KUALA LUMPUR, March 19 (Bernama) -- The crude palm oil (CPO) futures contract on Bursa Malaysia Derivatives ended lower in line with the downtrend in the global futures markets.
Singapore-based Palm Oil Analytics’ owner and co-founder, Dr Sathia Varqa, said the forecast of lower March export data also added to the downward pressure on palm futures today.
“The cargo surveyors will publish the March 1-20 versus Feb 1-20 export data tomorrow, and the expectation is for a 20 per cent drop from the previous month,” he told Bernama.
Sathia predicted the lower shipment was due to India’s previous restriction on refined palm oil export to the country.
However, he said the shipment to China was expected to recover as the number of fresh COVID-19 cases had fallen in the country recently.
Meanwhile, Sathia said the ringgit’s weakening to its lowest level against the US dollar since April 2017 was not sufficient to lure foreign investors to buy the commodity as they would shift to the greenback due to its position as the most liquid currency in the world.
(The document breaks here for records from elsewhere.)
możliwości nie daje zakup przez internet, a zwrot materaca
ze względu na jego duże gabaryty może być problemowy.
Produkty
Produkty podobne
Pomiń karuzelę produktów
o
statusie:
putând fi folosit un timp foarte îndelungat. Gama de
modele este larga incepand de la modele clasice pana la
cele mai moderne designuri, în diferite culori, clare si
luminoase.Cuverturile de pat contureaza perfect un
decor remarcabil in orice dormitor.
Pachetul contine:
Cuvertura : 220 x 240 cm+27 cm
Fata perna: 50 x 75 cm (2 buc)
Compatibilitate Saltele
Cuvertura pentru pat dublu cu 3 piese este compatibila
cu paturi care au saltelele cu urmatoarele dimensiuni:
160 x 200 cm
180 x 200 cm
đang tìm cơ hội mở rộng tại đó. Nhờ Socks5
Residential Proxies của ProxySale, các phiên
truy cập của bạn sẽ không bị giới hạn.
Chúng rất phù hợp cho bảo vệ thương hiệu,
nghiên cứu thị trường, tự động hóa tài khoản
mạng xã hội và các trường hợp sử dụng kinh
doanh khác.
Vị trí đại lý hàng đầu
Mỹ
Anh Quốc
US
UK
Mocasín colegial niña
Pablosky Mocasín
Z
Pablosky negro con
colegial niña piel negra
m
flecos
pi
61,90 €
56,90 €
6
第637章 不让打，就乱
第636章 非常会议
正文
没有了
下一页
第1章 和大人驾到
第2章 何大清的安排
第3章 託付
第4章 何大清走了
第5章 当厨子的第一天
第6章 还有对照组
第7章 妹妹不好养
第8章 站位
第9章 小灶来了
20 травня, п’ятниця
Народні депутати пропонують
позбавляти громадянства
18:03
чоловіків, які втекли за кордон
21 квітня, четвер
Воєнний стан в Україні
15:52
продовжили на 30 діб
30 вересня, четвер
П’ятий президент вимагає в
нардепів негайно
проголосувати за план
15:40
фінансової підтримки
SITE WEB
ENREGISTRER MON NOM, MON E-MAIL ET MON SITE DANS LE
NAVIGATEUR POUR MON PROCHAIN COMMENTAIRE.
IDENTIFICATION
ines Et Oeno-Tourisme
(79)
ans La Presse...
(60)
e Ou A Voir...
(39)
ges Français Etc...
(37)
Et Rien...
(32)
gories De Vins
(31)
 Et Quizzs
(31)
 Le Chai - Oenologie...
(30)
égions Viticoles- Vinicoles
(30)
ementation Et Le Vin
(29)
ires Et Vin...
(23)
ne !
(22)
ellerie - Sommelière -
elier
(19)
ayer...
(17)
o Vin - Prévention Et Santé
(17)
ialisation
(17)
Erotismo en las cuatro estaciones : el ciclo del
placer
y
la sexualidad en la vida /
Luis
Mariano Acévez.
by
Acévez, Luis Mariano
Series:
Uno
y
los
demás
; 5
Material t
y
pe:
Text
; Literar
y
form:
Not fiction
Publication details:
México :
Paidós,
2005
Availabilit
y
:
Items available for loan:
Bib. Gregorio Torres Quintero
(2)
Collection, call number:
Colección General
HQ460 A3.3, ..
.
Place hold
As at 6 pm, the ringgit was quoted at 4.4080/4120 to the greenback compared with yesterday's close of 4.3737/3844.
At the close, new spot month April 2020 lost RM50 to RM2,271 per tonne, May 2020 slid RM36 to RM2,236 per tonne, June 2020 shed RM23 to RM2,216 per tonne, and July 2020 shrank RM9 to RM2,202 per tonne.
Volume decreased to 78,562 lots from Wednesday's 121,865 lots and open interest eased to 304,001 contracts from 346,527 contracts previously.
On the physical market, April South dropped RM120 to RM2,280 per tonne.